Canada’s S&P/TSX Composite Index gained 7.1 per cent in January, the second-biggest rise for that month since 1990. The Canadian benchmark fell 8.7 per cent last year but beat the S&P 500 by more than 10 percentage points, thanks to strong performance from energy, consumer staples and transportation stocks.  

Baltimore-based T. Rowe Price, with US$1.3 trillion in assets under management, is managing recession risks by being underweight on stocks, neutral on bonds and long on cash. Within equities, it’s overweight to Canada, Page said. 

“A lot of pre-recession signs are there,” he said. “Now’s not the time to be a hero.”

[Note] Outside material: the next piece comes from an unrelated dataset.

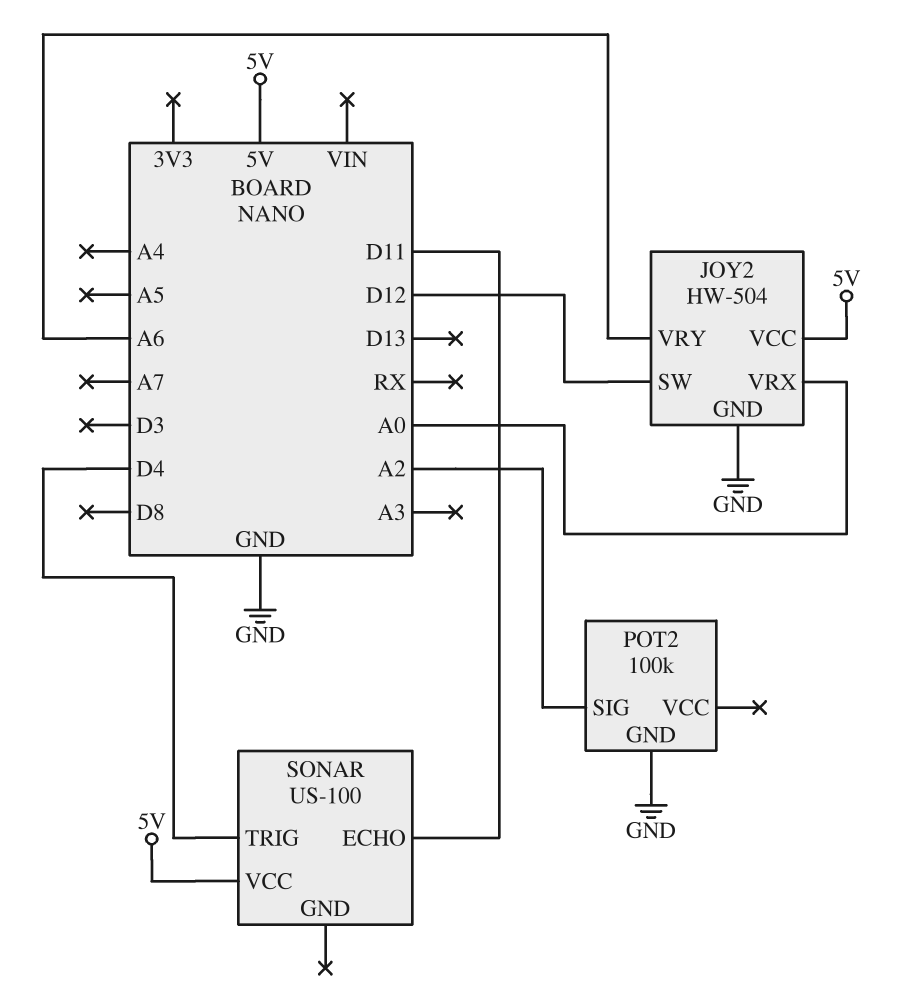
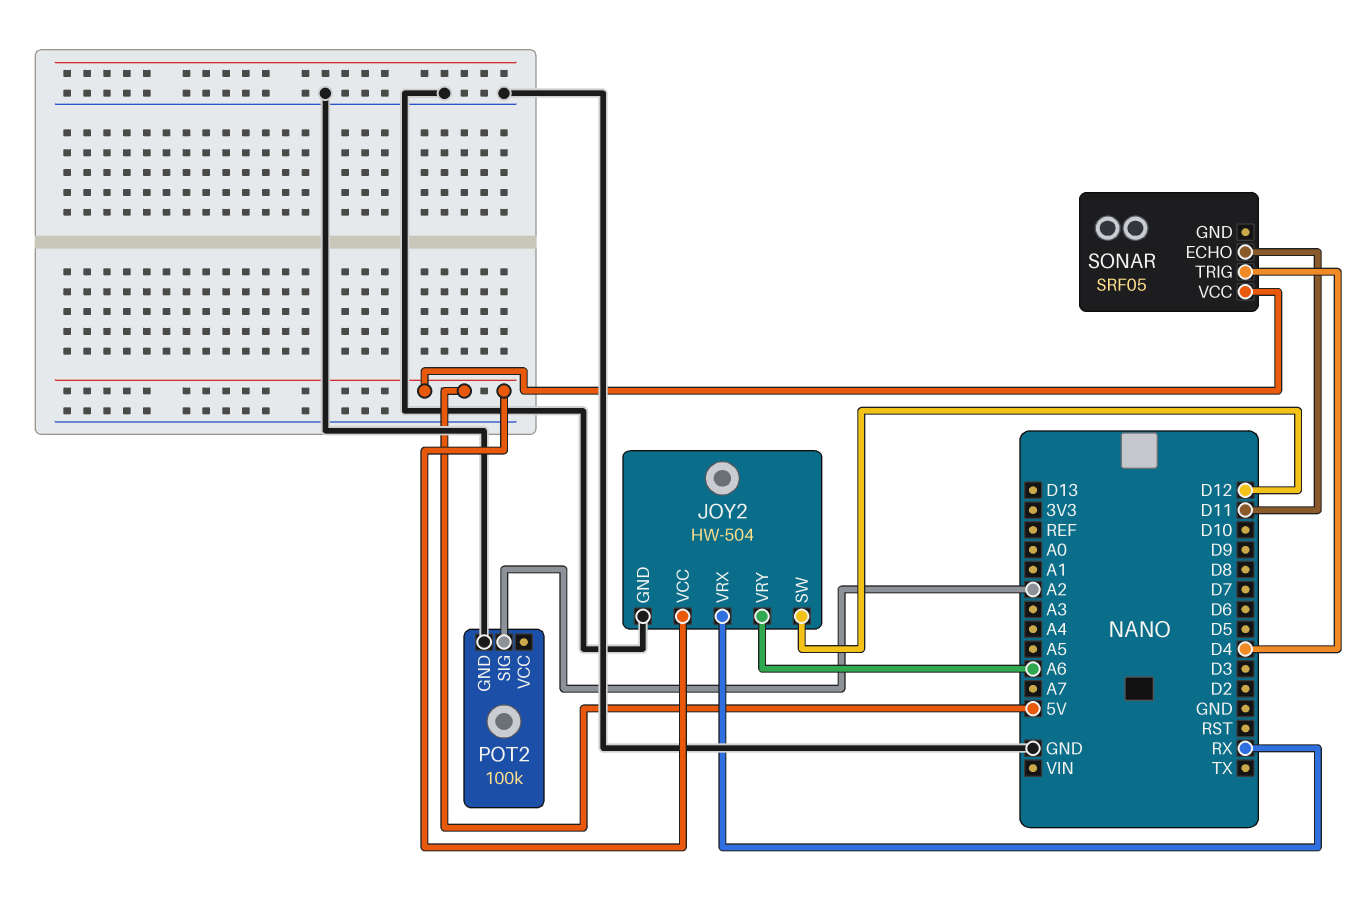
JOY2 pin VRX: A0 -> RX
SONAR: US-100 -> SRF05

Still, Page can’t hide his worries over the Canadian housing market, which he sees as one of the biggest threats to the country’s economy. Standard mortgages in Canada have terms of five years or less, and millions of households have variable-rate loans that reset with every Bank of Canada interest-rate hike. So the country’s homeowners feel the impact of rising interest rate far more quickly than U.S. borrowers, who can lock in 30-year fixed-rate mortgages.

“It’s a threat for both economies. It’s a bigger one for Canada,” Page said. 

T. Rowe Price isn’t the only institution making a bullish call on Canada. Strategists at Bank of America Corp. wrote this week that free cash flow yields for Canadian stocks are too compelling to ignore.